> Provided text
──────

Originally Published MDDI September 2002
Following strokes, some individuals suffer a vision disturbance called visuospatial neglect, which can arise when damage occurs to one hemisphere of the brain. In such situations, patients may have no knowledge of one side of their visual field and appear to ignore visual-spatial cues coming from that direction.
Now, however, a study conducted in Italy suggests that patients who wear specially designed hemiblinding goggles for several days may experience some improvement in their condition. The team of researchers, led by G. Zeloni, MD, of INRCA "I Fraticini" Hospital (Florence, Italy), studied 11 patients with visuospatial neglect caused by stroke damage to the right side of the brain. The condition had left them unable to take cues from the left side of their visual field, and all patients also had some degree of paralysis on the left side.
During the one-week study, one group of patients wore the hemiblinding goggles, which blocked out the right side of their field of vision, and another group did not. Use of the special goggles was intended to encourage more eye movement to the left, and reduce the unbalanced competition between visual information coming from patients' right and left sides.
The patients who wore the goggles improved on visual-spatial awareness tests administered immediately following the therapy, while those who did not showed no change. The researchers also found there was still evidence of improvement one week later, when the treated patients were retested after a week of not wearing the goggles. Untreated patients showed only weak signs of recovery over the study period. Although the findings are considered to be preliminary, the researchers consider the technique to be a promising tool for visuospatial neglect rehabilitation.

──────

> Dataset extract
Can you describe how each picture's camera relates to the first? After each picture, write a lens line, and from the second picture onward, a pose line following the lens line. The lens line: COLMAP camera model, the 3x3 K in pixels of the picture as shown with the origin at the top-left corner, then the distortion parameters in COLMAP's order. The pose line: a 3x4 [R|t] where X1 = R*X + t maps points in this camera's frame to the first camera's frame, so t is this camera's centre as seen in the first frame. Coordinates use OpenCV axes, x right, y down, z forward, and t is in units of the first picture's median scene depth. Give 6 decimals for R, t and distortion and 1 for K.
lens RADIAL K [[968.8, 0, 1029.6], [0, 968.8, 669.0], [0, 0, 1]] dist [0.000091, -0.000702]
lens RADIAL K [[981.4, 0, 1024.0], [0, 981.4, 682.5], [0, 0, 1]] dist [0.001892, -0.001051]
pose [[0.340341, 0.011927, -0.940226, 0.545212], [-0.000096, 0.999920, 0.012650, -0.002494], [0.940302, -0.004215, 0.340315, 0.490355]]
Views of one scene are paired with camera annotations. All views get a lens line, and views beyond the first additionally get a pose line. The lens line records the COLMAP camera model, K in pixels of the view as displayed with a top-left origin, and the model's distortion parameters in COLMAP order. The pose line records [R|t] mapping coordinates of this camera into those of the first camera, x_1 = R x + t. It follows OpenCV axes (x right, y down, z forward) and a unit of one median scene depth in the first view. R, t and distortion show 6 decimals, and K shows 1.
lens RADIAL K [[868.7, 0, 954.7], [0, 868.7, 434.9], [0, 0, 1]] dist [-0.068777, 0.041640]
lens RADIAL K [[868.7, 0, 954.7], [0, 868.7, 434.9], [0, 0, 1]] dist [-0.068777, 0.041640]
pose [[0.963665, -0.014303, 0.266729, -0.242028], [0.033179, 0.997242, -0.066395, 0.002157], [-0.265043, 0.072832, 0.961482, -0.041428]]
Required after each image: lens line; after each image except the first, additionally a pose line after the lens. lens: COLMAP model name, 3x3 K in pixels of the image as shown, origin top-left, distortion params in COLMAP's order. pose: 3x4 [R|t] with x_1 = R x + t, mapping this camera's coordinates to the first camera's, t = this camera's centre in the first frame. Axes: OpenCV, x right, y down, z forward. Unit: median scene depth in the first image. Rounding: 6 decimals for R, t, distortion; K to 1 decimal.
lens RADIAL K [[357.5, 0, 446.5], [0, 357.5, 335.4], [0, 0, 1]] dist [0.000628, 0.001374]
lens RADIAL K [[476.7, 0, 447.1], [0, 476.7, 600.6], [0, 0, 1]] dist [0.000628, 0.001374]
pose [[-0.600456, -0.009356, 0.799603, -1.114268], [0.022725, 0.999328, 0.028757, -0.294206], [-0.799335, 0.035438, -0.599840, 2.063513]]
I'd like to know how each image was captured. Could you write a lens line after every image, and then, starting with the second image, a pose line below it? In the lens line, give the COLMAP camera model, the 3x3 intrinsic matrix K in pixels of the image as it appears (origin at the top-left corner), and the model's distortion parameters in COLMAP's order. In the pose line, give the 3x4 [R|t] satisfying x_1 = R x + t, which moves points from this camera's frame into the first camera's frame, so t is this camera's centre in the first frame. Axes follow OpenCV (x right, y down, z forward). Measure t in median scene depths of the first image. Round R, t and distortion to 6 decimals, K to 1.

──────

> Problem description
Write out a passage from the goggles study article, starting at the words "During the one-week" and ending after the words "and left sides.". The rows above aren't needed here.

> Task answer
During the one-week study, one group of patients wore the hemiblinding goggles, which blocked out the right side of their field of vision, and another group did not. Use of the special goggles was intended to encourage more eye movement to the left, and reduce the unbalanced competition between visual information coming from patients' right and left sides.